Concerned parents have called for stability at a school in the centre of an ongoing row over becoming an academy.

Greenwich Council was urged to step in and offer help as staff at the John Roan School went out on strike again today, November 6.

The John Roan was hit with an academisation order after a damning Ofsted report found it to be inadequate earlier this year.

The government has said the University Schools Trust will take the school over despite concerns from parents and councillors.

Since the order, staff have held strikes and parents are preparing to take on Ofsted to court.

At the same time more than 100 parents have signed an open letter supporting the school’s leadership and calling for an end to “disruptive” strikes.

At a question time session last night one parent called for stability as her child has been forced to miss nearly a week of school.

The mother said: “We would be lying to ourselves if we said the school was doing fantastically well. Something had to change – I don’t believe in academisation but I don’t think parents have had enough support in this process.

“We get fed information from the school and from John Roan Resists. I am part of the parents who signed the letter [against industrial action]. There’s a lot of rumours going round and we actually want to know what is going on.”

John Roan Resists is a pressure group against the UST running the school as an academy.

The mother continued: “In 2018 my daughter has missed four days of school through strike action. I know there is a bigger picture but that is my child – if I took her out for four days they would be on my back.”

Cllr David Gardner, education cabinet member and deputy leader of the council, said the school had been through “difficult years” and that the council was doing its best to support parents.

“What we want to achieve is stability and the best outcome for our children. We’re there to support the school, what we don’t want to do is cut across them.

“I fully understand the issue that teachers face and their concern, I’m not sure strike action is the best way to address that as it is very disruptive but I understand the point they are making.”

Council leader Dan Thorpe admitted the UST was probably “not the council’s first choice” of provider, but said his administration was doing what it could to resist further academies popping up elsewhere in the borough.

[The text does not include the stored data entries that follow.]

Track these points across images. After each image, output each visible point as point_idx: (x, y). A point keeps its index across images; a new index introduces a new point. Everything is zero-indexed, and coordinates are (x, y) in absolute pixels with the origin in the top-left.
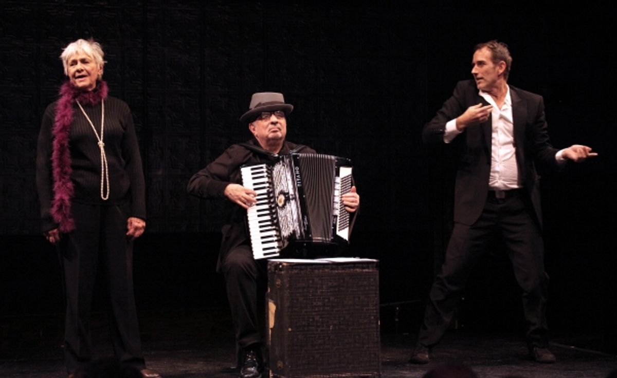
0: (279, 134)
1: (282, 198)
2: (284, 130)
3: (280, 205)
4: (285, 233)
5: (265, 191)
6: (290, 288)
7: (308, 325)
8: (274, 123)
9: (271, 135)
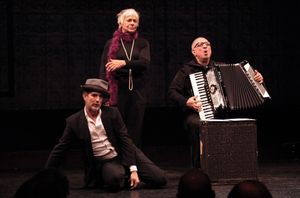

Greenwich Council is anti-academy and last week published a new commitment to keeping schools under its care.

John Roan teachers are striking ahead of a “community day of action” on Wednesday, November 7 against forced academisations in Greenwich.

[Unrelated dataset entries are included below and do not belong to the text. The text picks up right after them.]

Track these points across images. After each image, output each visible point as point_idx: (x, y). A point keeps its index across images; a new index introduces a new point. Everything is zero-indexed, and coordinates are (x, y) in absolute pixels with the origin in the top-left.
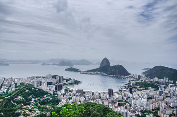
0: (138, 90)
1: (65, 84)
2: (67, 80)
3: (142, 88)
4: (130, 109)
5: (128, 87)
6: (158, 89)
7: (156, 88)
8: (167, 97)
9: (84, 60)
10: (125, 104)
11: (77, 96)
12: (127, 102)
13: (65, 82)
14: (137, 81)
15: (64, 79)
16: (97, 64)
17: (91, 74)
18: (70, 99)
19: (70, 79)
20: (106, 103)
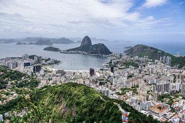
0: (119, 69)
1: (44, 65)
2: (46, 61)
3: (123, 67)
4: (110, 87)
5: (110, 66)
6: (138, 67)
7: (137, 66)
8: (146, 74)
9: (64, 39)
10: (106, 83)
11: (58, 76)
12: (108, 81)
13: (44, 62)
14: (118, 60)
15: (43, 59)
16: (78, 42)
17: (72, 53)
18: (50, 80)
19: (49, 59)
20: (87, 83)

Despite parents having to be called in to help the school run because of strikes, one grandmother said she supports industrial action.

She said: “The teachers don’t feel that they have any option to strike and I support them. It’s a forced academisation, you can appeal against a murder charge but you can’t appeal against Ofsted.

“The teachers know they will lose this fight but they are prepared to put their job on the line to improve the education my grandchildren get.

“My grandchildren are not just going to an exam factory they need to have morals. Some things are more important.”